■ **Text for analysis**:
Another day, another Jewish conspiracy.

And another smear campaign against Julian Assange?

Here’s what happened. According to the New York Times, Julian Assange called Ian Hislop, the editor of British magazine Private Eye on Feb. 16 and rambled on and on about a Jewish conspiracy spearheaded by the UK’s Guardian newspaper.

The Times reports:

He was especially angry about a Private Eye report that Israel Shamir, an Assange associate in Russia, was a Holocaust denier. Mr. Assange complained that the article was part of a campaign by Jewish reporters in London to smear WikiLeaks.

And when Hislop noted that the Guardian’s editor Alan Rusbridger is not Jewish, Assange shot back:

that The Guardian’s editor was “sort of Jewish” because he and Mr. Leigh, who is Jewish, were brothers-in-law. Later, the article recounted, Mr. Assange asked Mr. Hislop to “forget the Jewish thing,” but he continued to insist there was a conspiracy against WikiLeaks based on the friendship among Mr. Rusbridger, Mr. Leigh and Mr. Kampfner.

[Stored data entries]
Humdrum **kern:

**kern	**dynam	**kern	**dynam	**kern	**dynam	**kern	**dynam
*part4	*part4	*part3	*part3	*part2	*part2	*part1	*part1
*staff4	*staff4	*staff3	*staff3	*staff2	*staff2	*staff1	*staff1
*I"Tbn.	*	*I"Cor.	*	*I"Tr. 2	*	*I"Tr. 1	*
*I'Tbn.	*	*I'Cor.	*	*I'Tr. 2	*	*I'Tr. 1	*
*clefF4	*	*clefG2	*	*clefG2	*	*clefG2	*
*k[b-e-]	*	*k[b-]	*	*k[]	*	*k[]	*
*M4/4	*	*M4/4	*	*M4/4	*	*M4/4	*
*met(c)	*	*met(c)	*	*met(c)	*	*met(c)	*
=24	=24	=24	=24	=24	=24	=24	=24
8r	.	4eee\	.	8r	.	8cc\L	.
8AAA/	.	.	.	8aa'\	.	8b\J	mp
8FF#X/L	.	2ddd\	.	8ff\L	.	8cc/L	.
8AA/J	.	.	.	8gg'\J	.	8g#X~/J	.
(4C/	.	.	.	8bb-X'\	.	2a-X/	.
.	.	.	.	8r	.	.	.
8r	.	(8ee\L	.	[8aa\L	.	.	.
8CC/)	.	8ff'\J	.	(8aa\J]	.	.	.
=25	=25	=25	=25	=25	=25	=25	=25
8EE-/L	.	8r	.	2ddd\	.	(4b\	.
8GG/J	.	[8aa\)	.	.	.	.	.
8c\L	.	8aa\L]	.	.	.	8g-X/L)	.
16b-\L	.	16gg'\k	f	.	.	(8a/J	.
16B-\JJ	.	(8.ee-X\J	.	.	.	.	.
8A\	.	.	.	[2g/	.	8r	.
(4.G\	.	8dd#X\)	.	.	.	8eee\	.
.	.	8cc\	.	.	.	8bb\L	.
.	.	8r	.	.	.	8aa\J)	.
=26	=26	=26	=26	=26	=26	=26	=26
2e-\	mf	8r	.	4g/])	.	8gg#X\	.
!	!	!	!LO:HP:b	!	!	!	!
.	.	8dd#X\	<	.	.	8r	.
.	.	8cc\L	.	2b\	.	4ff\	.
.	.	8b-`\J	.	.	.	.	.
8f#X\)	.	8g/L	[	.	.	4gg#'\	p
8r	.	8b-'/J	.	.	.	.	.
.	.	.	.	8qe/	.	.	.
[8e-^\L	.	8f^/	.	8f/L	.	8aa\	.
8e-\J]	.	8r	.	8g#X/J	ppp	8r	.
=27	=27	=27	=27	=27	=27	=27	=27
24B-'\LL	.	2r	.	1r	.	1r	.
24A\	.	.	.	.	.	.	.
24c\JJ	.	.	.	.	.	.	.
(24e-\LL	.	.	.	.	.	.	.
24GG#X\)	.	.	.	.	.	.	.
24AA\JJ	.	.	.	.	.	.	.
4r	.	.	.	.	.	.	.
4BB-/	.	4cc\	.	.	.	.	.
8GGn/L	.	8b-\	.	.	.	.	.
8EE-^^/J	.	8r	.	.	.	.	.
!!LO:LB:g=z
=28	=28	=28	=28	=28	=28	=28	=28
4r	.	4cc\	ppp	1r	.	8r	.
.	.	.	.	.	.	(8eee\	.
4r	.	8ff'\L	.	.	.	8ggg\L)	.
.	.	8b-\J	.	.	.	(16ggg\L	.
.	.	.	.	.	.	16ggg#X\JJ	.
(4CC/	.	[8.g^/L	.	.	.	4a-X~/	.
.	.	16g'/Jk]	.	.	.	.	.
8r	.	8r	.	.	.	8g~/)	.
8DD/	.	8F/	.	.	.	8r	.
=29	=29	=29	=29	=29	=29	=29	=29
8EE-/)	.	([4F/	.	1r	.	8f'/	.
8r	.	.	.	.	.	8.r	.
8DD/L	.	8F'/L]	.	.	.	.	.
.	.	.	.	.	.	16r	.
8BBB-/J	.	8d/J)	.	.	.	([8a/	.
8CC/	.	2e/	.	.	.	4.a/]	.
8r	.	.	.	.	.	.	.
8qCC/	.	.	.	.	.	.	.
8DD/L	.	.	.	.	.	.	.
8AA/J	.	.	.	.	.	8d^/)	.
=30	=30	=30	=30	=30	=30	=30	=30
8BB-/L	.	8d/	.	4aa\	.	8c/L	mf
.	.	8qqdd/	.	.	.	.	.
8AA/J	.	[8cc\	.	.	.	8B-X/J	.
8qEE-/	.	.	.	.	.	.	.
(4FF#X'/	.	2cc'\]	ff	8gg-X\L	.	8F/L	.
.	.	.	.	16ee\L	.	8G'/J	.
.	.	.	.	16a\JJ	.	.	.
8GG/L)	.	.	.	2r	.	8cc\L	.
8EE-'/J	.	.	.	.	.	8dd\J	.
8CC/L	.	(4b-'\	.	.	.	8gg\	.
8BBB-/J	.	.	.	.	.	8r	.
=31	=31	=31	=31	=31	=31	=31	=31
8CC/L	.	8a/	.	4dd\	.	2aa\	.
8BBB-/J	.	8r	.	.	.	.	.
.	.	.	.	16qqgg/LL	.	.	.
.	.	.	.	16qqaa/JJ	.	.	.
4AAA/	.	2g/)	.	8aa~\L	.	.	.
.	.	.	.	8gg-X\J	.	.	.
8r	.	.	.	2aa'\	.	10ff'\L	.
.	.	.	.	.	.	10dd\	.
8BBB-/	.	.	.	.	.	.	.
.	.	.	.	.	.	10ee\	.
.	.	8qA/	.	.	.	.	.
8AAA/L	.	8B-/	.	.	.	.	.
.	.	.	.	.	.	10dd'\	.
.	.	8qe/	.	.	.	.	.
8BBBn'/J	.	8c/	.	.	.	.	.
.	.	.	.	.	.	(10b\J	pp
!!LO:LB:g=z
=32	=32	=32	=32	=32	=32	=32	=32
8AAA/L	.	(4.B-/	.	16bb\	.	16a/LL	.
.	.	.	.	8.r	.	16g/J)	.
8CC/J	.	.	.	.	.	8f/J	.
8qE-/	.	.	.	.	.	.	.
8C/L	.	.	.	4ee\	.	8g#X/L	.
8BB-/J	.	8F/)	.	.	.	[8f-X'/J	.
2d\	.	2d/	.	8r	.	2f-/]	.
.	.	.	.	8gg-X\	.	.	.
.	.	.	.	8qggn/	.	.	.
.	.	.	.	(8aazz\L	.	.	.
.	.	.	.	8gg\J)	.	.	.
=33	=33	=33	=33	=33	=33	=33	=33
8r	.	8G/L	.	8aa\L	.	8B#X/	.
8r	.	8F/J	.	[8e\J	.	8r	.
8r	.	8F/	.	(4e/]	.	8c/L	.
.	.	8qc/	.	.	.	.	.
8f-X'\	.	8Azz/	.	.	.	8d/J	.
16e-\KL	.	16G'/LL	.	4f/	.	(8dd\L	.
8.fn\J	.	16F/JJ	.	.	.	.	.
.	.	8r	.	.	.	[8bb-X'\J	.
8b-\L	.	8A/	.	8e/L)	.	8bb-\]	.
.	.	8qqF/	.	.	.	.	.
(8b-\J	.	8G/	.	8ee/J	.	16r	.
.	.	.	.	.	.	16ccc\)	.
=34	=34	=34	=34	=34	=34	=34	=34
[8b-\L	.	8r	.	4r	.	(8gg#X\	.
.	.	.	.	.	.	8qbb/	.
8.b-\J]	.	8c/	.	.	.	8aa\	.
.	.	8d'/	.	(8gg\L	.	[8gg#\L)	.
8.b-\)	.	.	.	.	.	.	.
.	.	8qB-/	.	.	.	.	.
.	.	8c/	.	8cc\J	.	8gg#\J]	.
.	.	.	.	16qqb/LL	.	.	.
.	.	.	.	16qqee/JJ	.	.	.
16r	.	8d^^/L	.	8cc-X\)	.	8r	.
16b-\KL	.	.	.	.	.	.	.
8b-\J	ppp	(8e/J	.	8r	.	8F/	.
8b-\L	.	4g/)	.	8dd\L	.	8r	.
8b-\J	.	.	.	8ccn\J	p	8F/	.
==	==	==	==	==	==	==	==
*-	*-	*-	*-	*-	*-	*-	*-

■ **Problem to work on**:
From the text about Julian Assange's call to Ian Hislop, pull out word for word the part that begins with "He was especially" and ends with "to smear WikiLeaks.".

■ **Problem solution**:
He was especially angry about a Private Eye report that Israel Shamir, an Assange associate in Russia, was a Holocaust denier. Mr. Assange complained that the article was part of a campaign by Jewish reporters in London to smear WikiLeaks.